Introduction
Exercise-based cardiac rehabilitation (CR) for patients with ischaemic heart disease (IHD) and heart failure (HF) has been investigated, and is considered cost-effective.1–3 However, many patients with IHD or HF do not succeed in sustaining lifestyle improvements, and only a fraction of the relevant patient group completes CR.4 5 In light of the beneficial effects of CR, it is important to develop patient education strategies which can help patients to improve adherence to CR and make lasting changes towards a healthier lifestyle.4 6 7
In Denmark, the standard CR-programme was an 8-week group programme which included physical training and patient education.

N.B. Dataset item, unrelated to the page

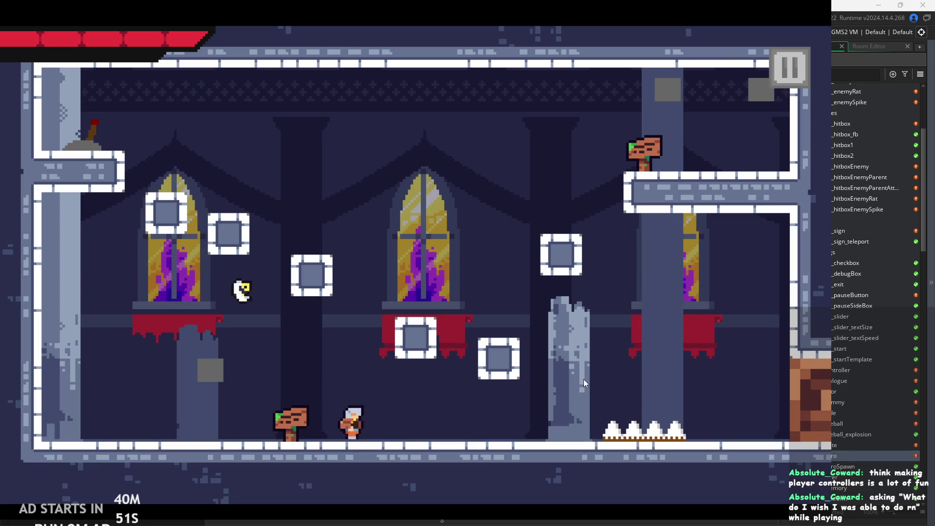
pyautogui.press('z')
pyautogui.press('Left')
pyautogui.press('z')
pyautogui.press('Right')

To increase adherence to CR, improve health-related quality of life and reduce mortality and readmission, a patient education programme called ‘learning and coping’ (LC-programme) was added to the standard CR-programme and implemented within a randomised controlled trial (RCT) in three hospital units in Regional Hospital, West Jutland, Denmark4 (for programme details, see online supplementary table A1, appendix A). The LC-programme is a health pedagogical strategy that builds on situated and inductive teaching with high involvement from the participants and co-teaching with experienced patients.8 The main finding of the Danish LC-REHAB trial was that addition of the LC-programme to the standard CR-programme improved adherence to rehabilitation both in terms of exercise training and education. Patients with HF and low socioeconomic status appeared to benefit most from this intervention.9 However, no difference in return to work status was found 1 year after participation among a subsample of patients from both programmes.10
Economic evaluations provide a useful comparative approach for considering costs and consequences on patient outcomes, and contribute to evidence-based policy and decision-making.11 Therefore, in addition to investigating the clinical effect of LC, we also conducted a cost–utility analysis for the present RCT after 5 months of follow-up, which demonstrated no statistically significant differences in costs or quality-adjusted life years (QALY) between the two programmes. However, a longer follow-up period seems to be essential in order to assess whether LC-programme yields higher utility or a decrease in long-term healthcare utilisation.12 The current study investigates the cost–utility of the LC-programme in CR compared with the standard CR-programme among patients with IHD and HF after 3 years of follow-up.